Jakarta, Beritasatu.com – Pemerintah dalam hal ini Kementerian Koperasi dan UMKM (Kemenkop UKM) ingin pelaku usaha mikro, kecil, dan menengah (UMKM) semakin erat kaitannya dengan usaha besar. Hal ini diharapkan dapat meningkatkan kontribusi UMKM terhadap perekonomian nasional.
Read More : Klaster Kampung Klepon Binaan BRI, Warisan Jajanan Nusantara yang Bangkitkan Ekonomi Desa
Hal itu disampaikan Wakil Menteri Usaha Mikro Kementerian Koperasi dan UKM Yuli saat menyambut Hari UMKM Nasional 2024 pada Simposium Nasional UMKM bertajuk “Pembangunan UMKM Berkelanjutan Menuju Emas di Indonesia 2045” di kantor Kemenkop. UKM, Jakarta, Senin (12/8/2024).
“Kami selalu berusaha bersama Apindo (Asosiasi Pengusaha Indonesia) agar UMKM bisa terjun ke bisnis besar.
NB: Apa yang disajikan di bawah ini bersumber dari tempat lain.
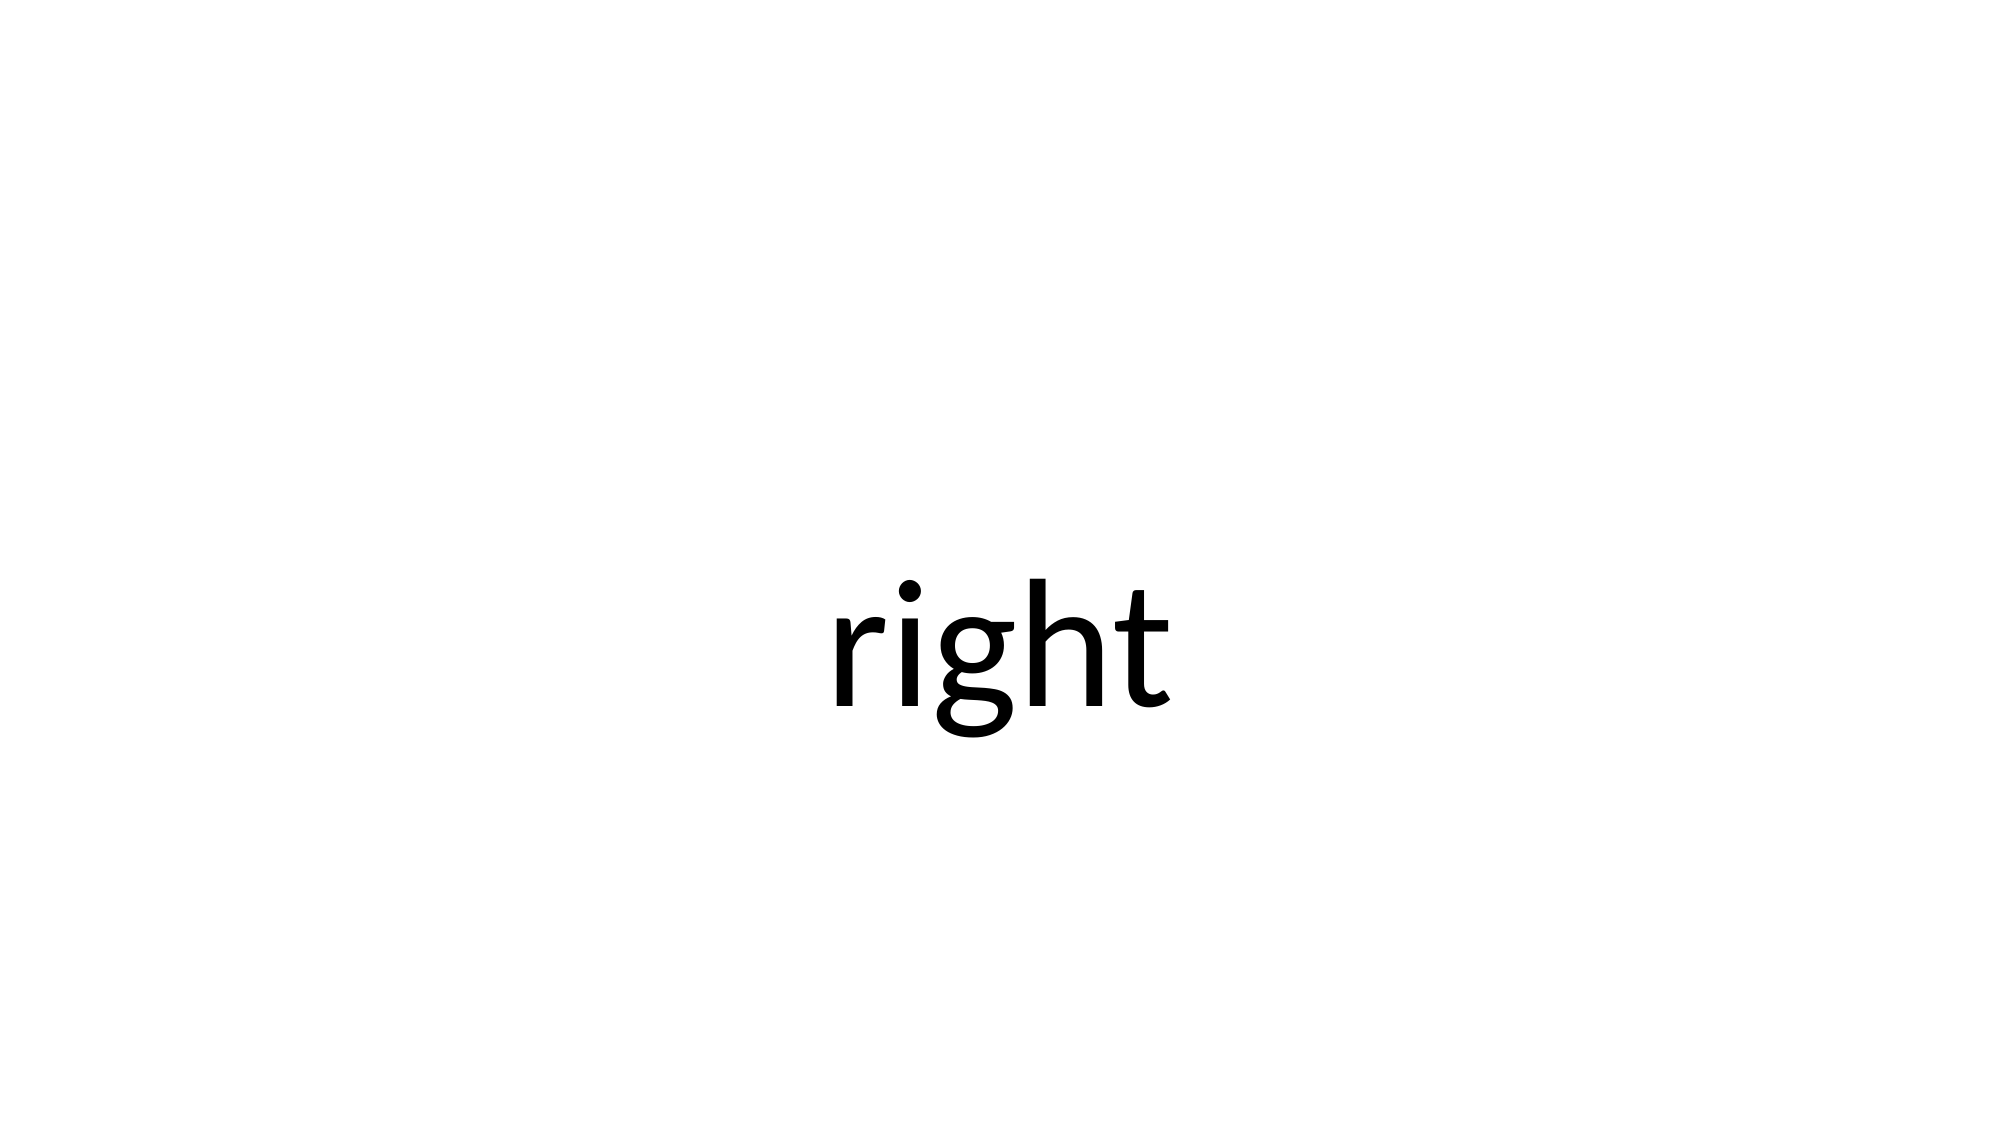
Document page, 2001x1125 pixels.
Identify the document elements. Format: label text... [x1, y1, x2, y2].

list right [137, 299, 1863, 1014]
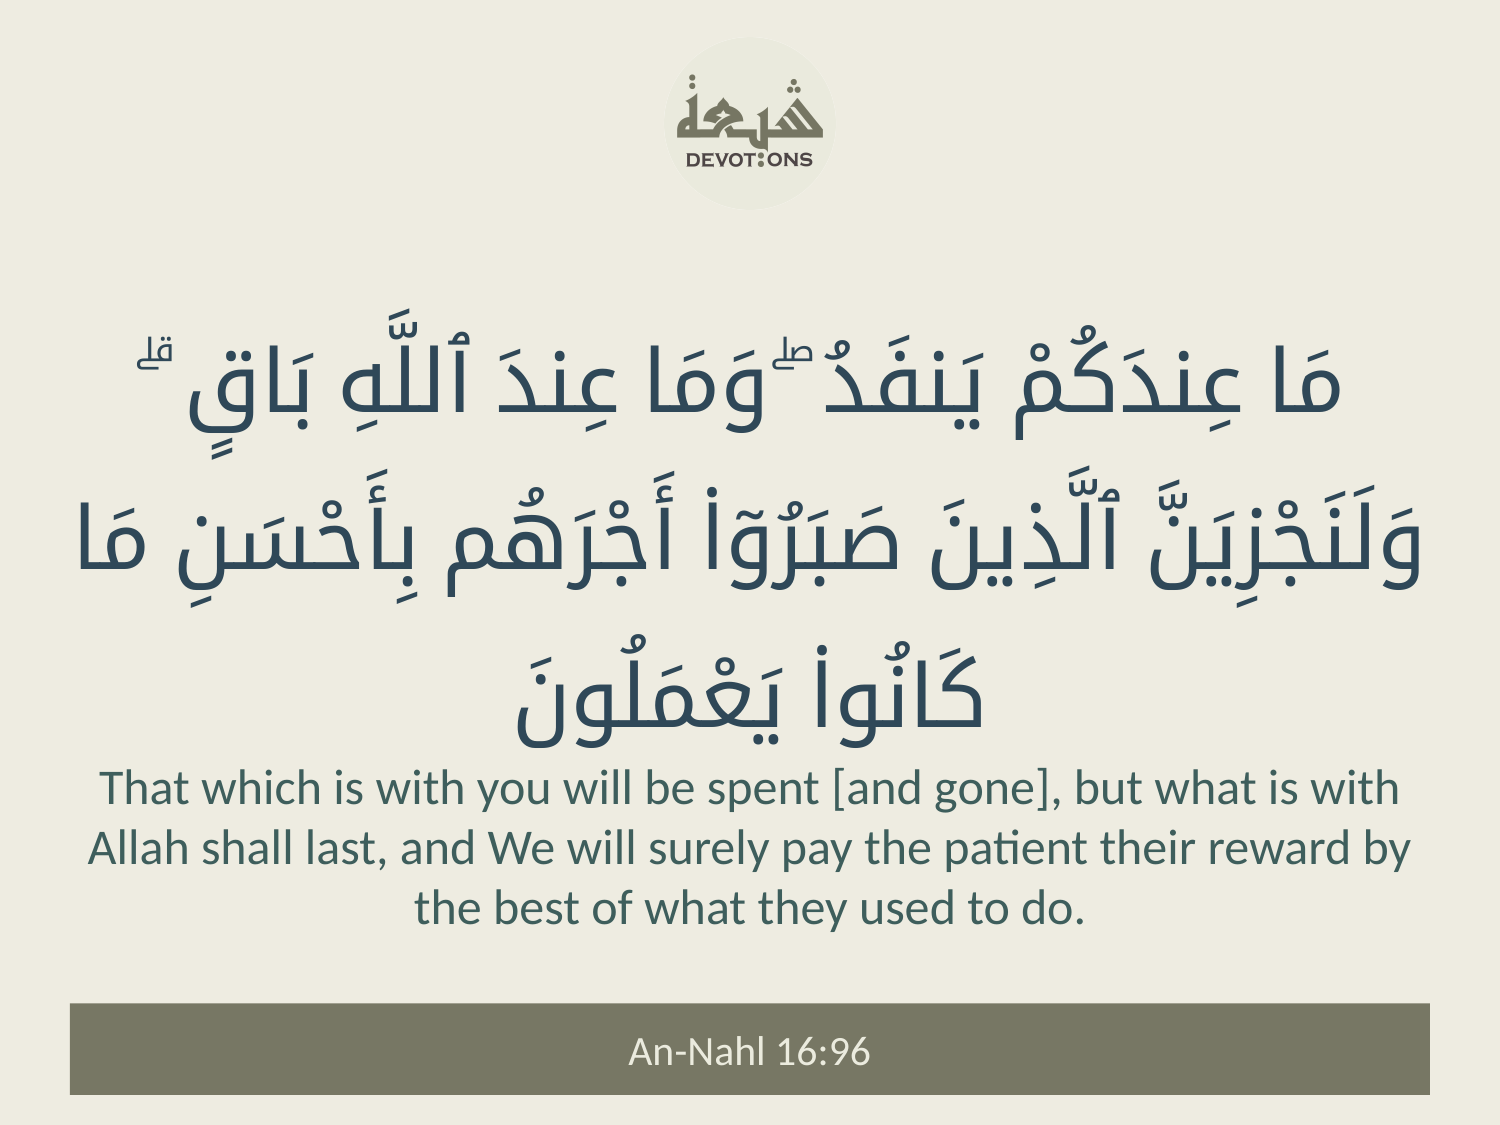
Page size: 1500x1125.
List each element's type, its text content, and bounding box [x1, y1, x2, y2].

Kalau saja UMKM diam saja maka mereka akan tertinggal. Meski punya potensi, tapi kita harus dorong,” kata Julius.
Sehubungan dengan hal tersebut, Julius mengatakan pihaknya bersama Kementerian Perencanaan Pembangunan Nasional/Bappenas sedang mempersiapkan banyak inisiatif di mana pengusaha besar akan menggandeng UMKM. Salah satunya adalah mengubah infrastruktur perekonomian menjadi berbasis industri bernilai tinggi dan pengenalan inovasi teknologi. “Kami mendorong usaha kecil dan menengah untuk menggunakan teknologi untuk bersaing dengan usaha besar,” ujarnya.
Selain itu, kata Julius, pemerintah kini tengah memfasilitasi UMKM melalui akses pembiayaan. Salah satunya adalah Pelaku Usaha Kredit (KUR) untuk mendapatkan lebih banyak akses terhadap UMKM. Artinya, kita mendorong usaha kecil dan menengah untuk terhubung dengan bisnis besar atau dengan kata lain rantai pasok dan mendapatkan manfaat dari riset dan teknologi, jelasnya.
Read More : Rial Iran Melemah dan Shekel Israel Menguat Pasca-Serangan Drone
“Meski baru menjangkau 3,4% dari seluruh UMKM, target kita mungkin mendekati 5% ke depan karena di negara maju usahanya sekitar 10%,” tutupnya.